What is being asked:
What is needed is an exact transcription of every record, minus the pictures.

[Stored items]
☆ ☆ ☆ ☆
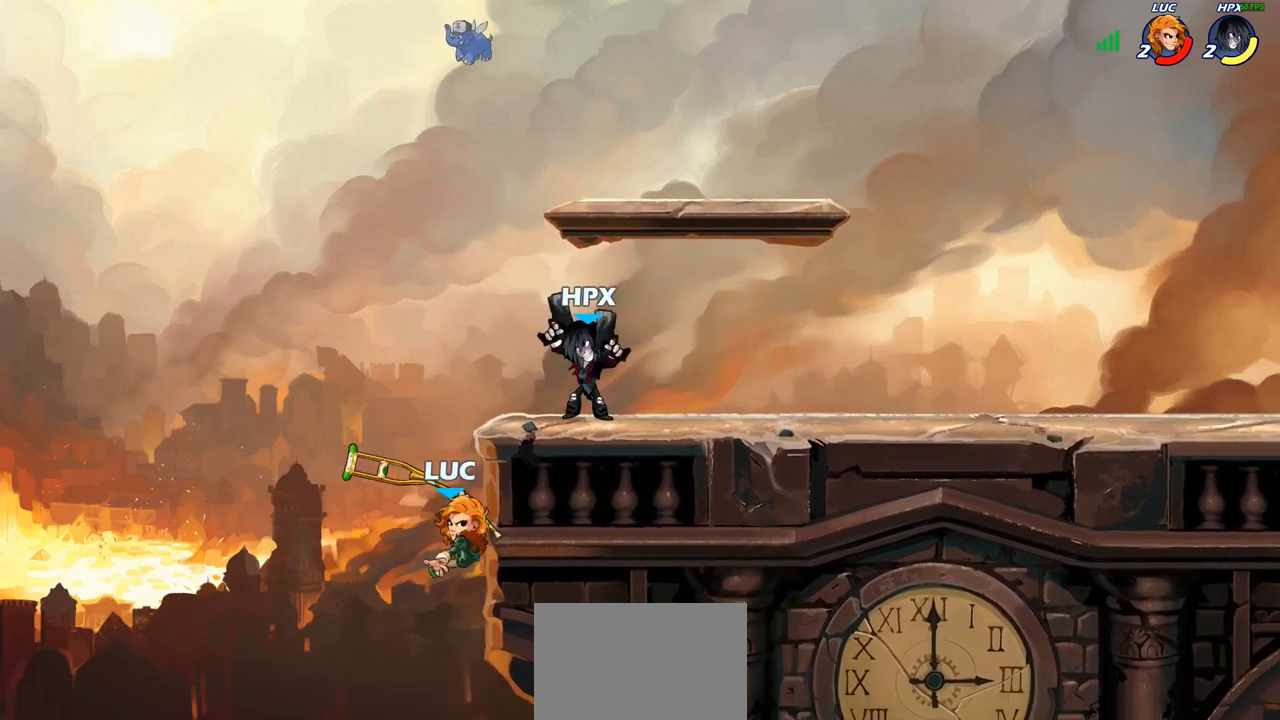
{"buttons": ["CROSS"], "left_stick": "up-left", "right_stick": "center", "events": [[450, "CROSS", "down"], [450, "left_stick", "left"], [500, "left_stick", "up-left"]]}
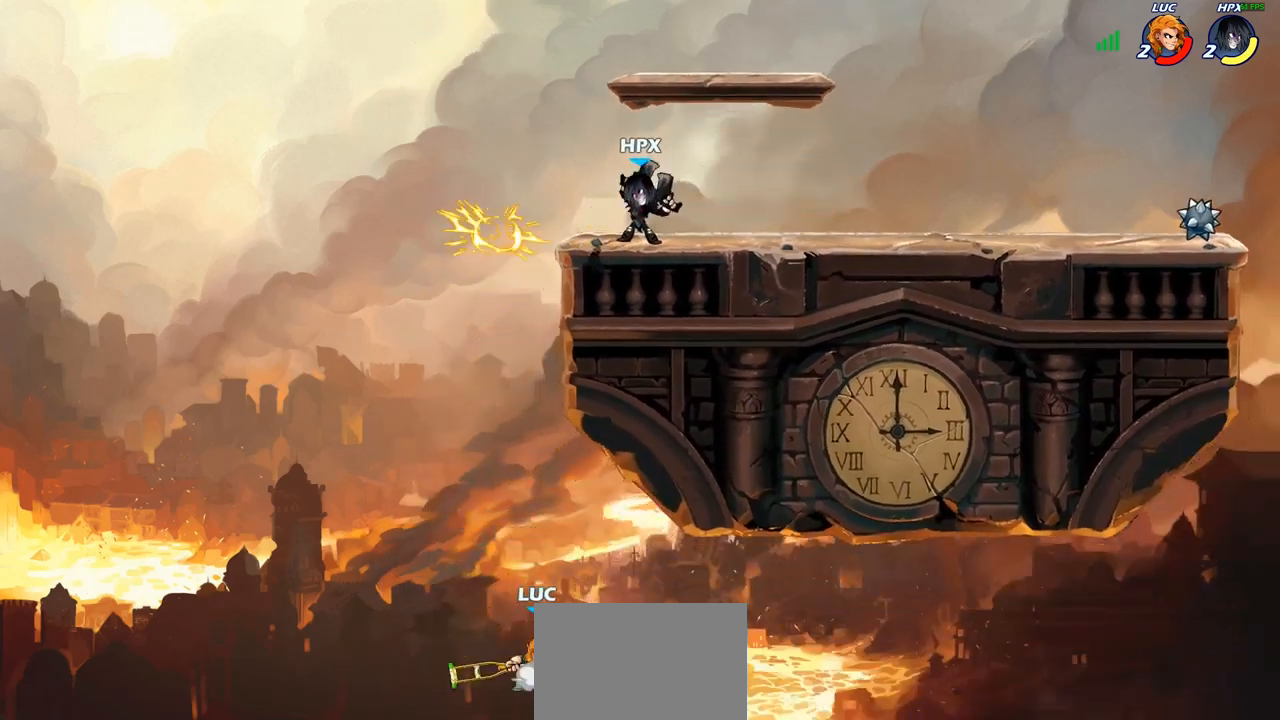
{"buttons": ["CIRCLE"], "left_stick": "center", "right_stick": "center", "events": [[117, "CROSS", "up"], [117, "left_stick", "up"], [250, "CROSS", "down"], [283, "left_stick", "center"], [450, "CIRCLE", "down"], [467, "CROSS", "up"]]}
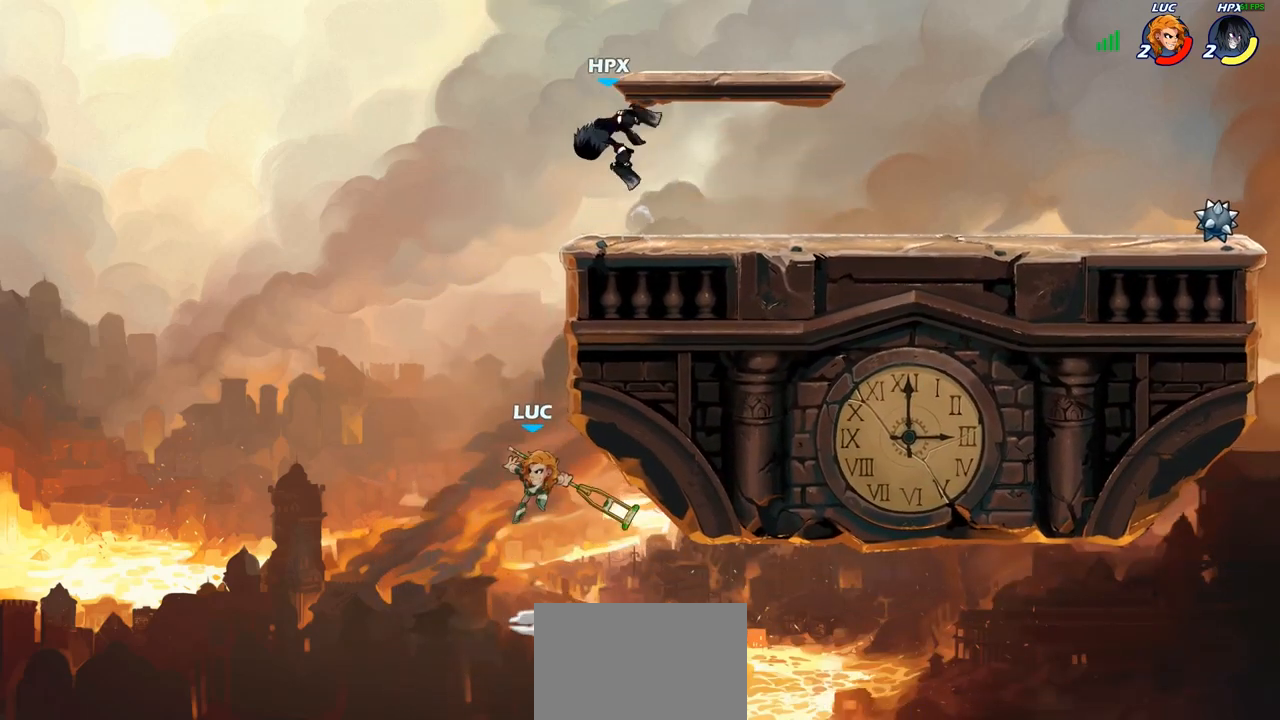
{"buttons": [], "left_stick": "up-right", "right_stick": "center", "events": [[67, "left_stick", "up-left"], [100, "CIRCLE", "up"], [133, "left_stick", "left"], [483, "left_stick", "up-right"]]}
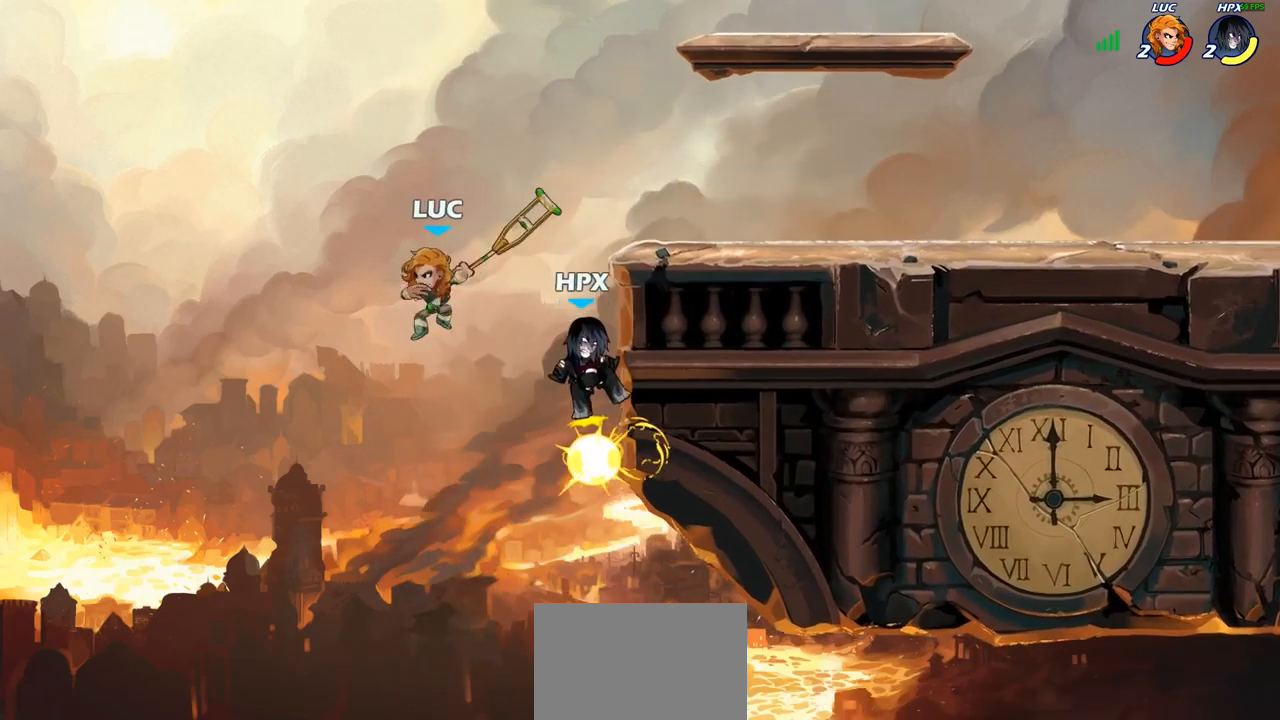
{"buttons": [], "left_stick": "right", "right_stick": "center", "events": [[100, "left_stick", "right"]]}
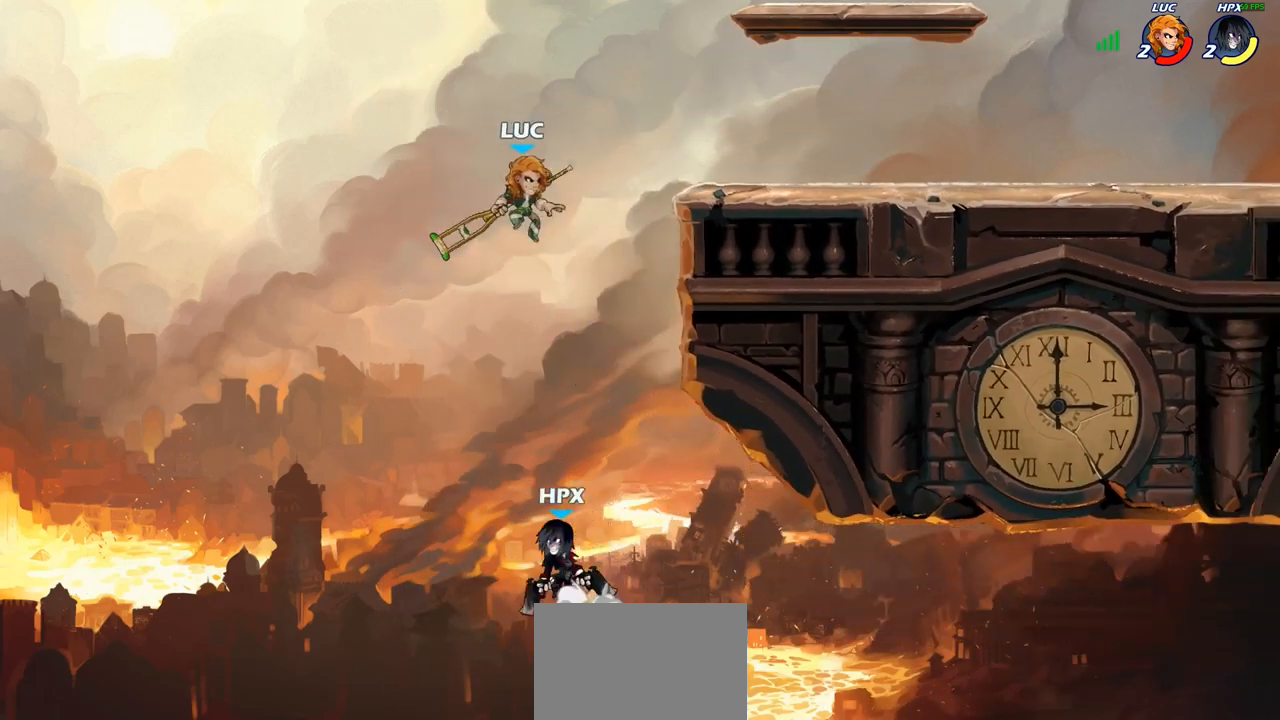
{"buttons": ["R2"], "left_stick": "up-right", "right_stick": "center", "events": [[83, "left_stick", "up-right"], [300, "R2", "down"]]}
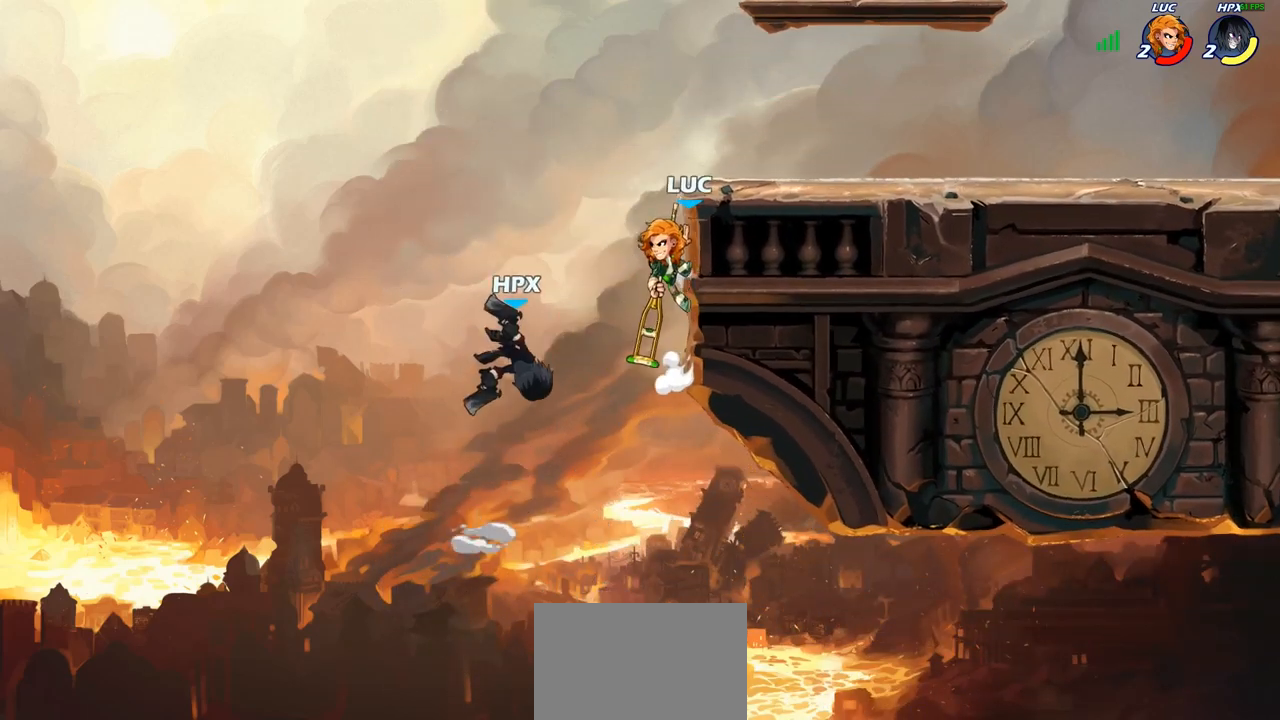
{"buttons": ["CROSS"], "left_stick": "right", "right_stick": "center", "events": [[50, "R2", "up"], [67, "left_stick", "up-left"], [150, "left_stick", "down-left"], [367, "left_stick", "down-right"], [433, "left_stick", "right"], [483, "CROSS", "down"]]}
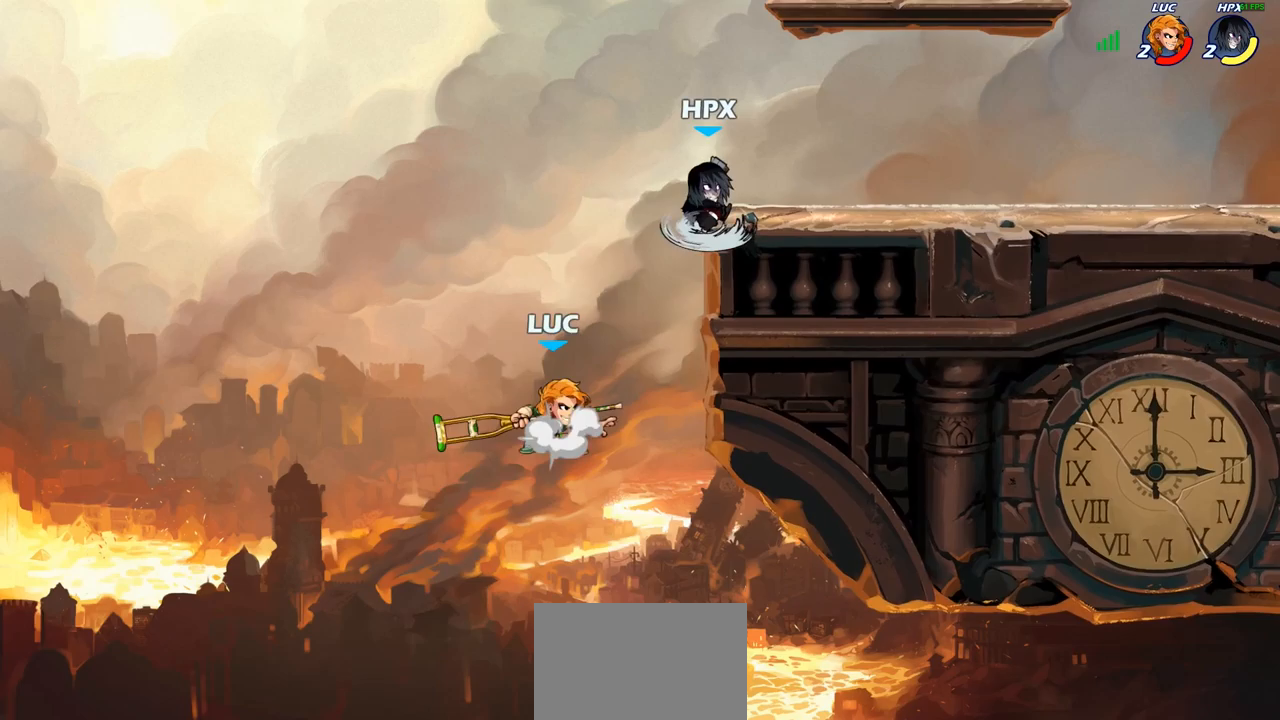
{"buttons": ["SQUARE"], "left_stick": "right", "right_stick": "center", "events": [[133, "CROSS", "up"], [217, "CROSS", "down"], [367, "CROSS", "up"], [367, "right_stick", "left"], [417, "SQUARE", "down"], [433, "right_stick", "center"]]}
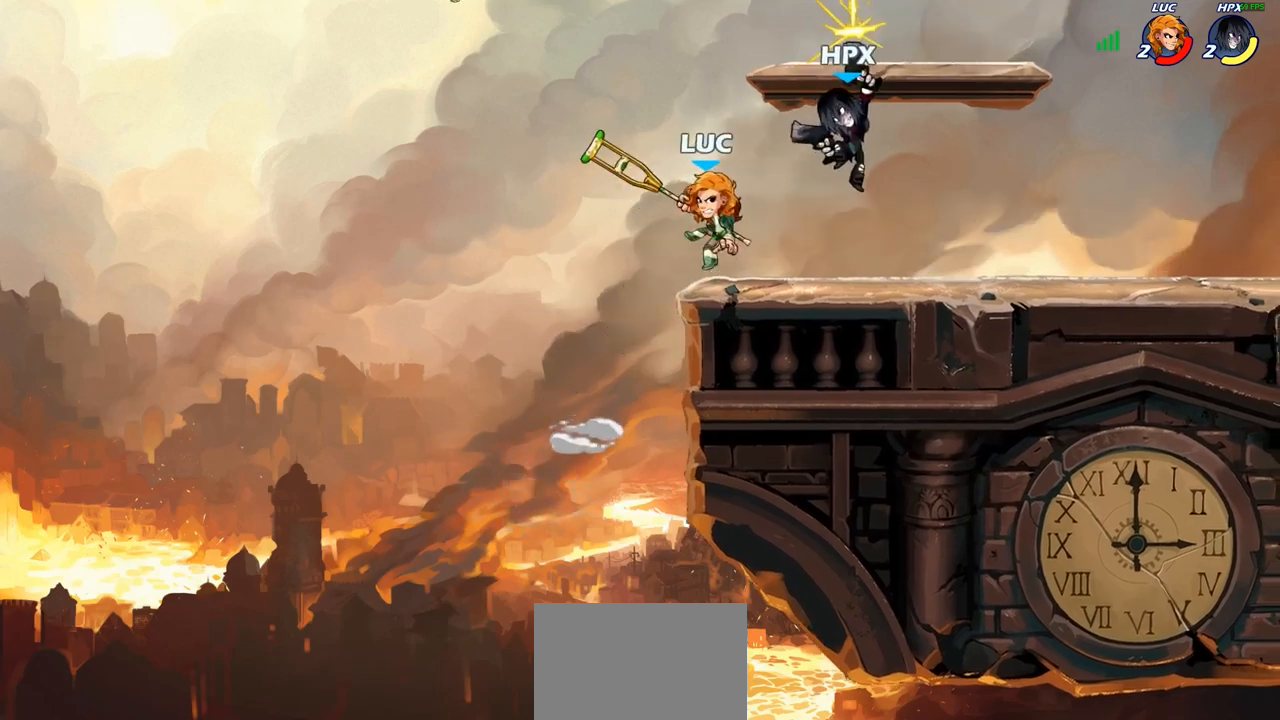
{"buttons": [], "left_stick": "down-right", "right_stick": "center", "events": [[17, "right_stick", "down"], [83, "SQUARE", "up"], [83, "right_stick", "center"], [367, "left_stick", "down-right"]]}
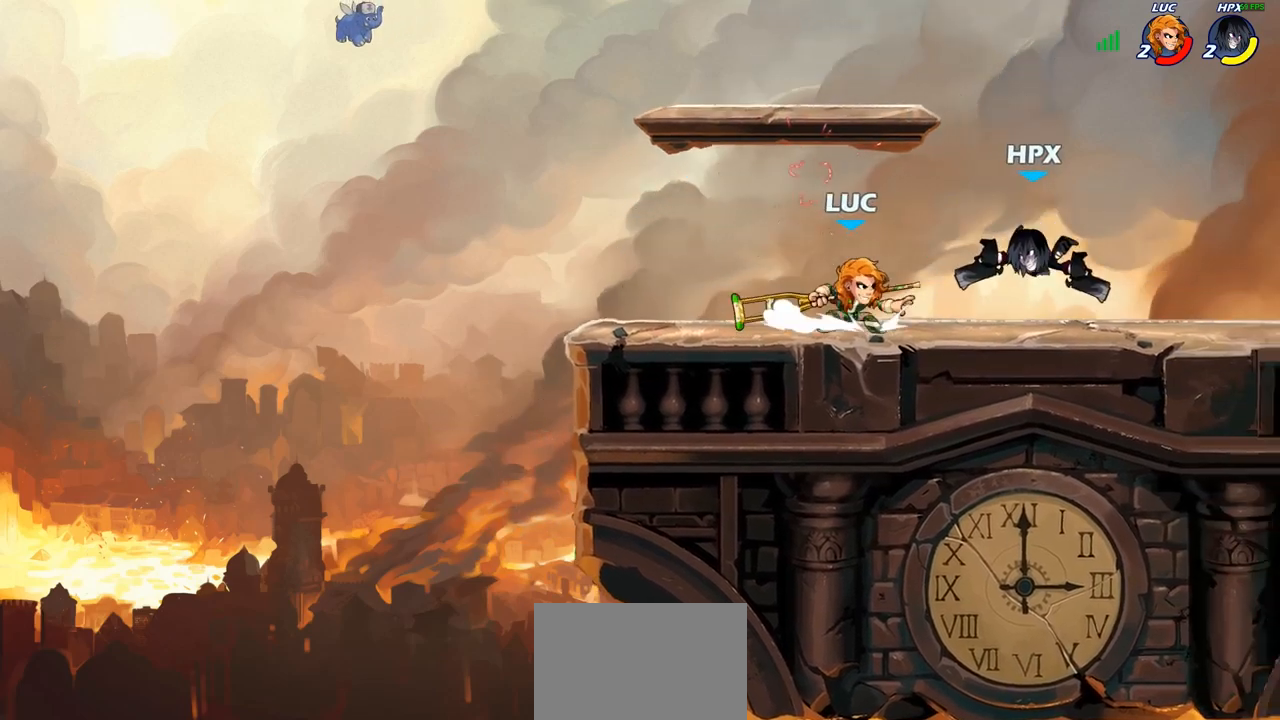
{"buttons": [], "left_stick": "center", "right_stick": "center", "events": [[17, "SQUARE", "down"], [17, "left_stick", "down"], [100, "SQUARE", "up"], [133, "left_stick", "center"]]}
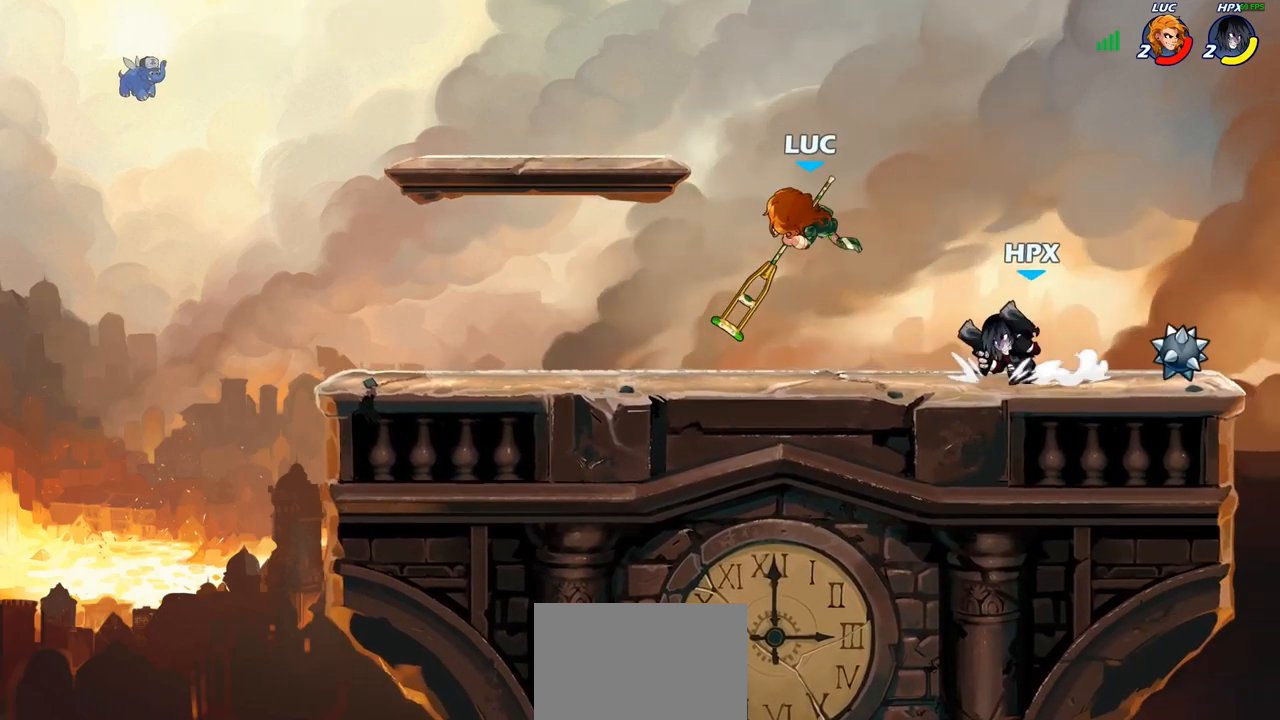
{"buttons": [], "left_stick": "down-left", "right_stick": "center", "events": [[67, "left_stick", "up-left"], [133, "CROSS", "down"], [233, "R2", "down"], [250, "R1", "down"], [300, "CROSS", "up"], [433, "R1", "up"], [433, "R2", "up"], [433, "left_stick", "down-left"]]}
☆ ☆ ☆ ☆
Exercise output:
{"buttons": ["CROSS"], "left_stick": "up-left", "right_stick": "center", "events": [[450, "CROSS", "down"], [450, "left_stick", "left"], [500, "left_stick", "up-left"]]}
{"buttons": ["CIRCLE"], "left_stick": "center", "right_stick": "center", "events": [[117, "CROSS", "up"], [117, "left_stick", "up"], [250, "CROSS", "down"], [283, "left_stick", "center"], [450, "CIRCLE", "down"], [467, "CROSS", "up"]]}
{"buttons": [], "left_stick": "up-right", "right_stick": "center", "events": [[67, "left_stick", "up-left"], [100, "CIRCLE", "up"], [133, "left_stick", "left"], [483, "left_stick", "up-right"]]}
{"buttons": [], "left_stick": "right", "right_stick": "center", "events": [[100, "left_stick", "right"]]}
{"buttons": ["R2"], "left_stick": "up-right", "right_stick": "center", "events": [[83, "left_stick", "up-right"], [300, "R2", "down"]]}
{"buttons": ["CROSS"], "left_stick": "right", "right_stick": "center", "events": [[50, "R2", "up"], [67, "left_stick", "up-left"], [150, "left_stick", "down-left"], [367, "left_stick", "down-right"], [433, "left_stick", "right"], [483, "CROSS", "down"]]}
{"buttons": ["SQUARE"], "left_stick": "right", "right_stick": "center", "events": [[133, "CROSS", "up"], [217, "CROSS", "down"], [367, "CROSS", "up"], [367, "right_stick", "left"], [417, "SQUARE", "down"], [433, "right_stick", "center"]]}
{"buttons": [], "left_stick": "down-right", "right_stick": "center", "events": [[17, "right_stick", "down"], [83, "SQUARE", "up"], [83, "right_stick", "center"], [367, "left_stick", "down-right"]]}
{"buttons": [], "left_stick": "center", "right_stick": "center", "events": [[17, "SQUARE", "down"], [17, "left_stick", "down"], [100, "SQUARE", "up"], [133, "left_stick", "center"]]}
{"buttons": [], "left_stick": "down-left", "right_stick": "center", "events": [[67, "left_stick", "up-left"], [133, "CROSS", "down"], [233, "R2", "down"], [250, "R1", "down"], [300, "CROSS", "up"], [433, "R1", "up"], [433, "R2", "up"], [433, "left_stick", "down-left"]]}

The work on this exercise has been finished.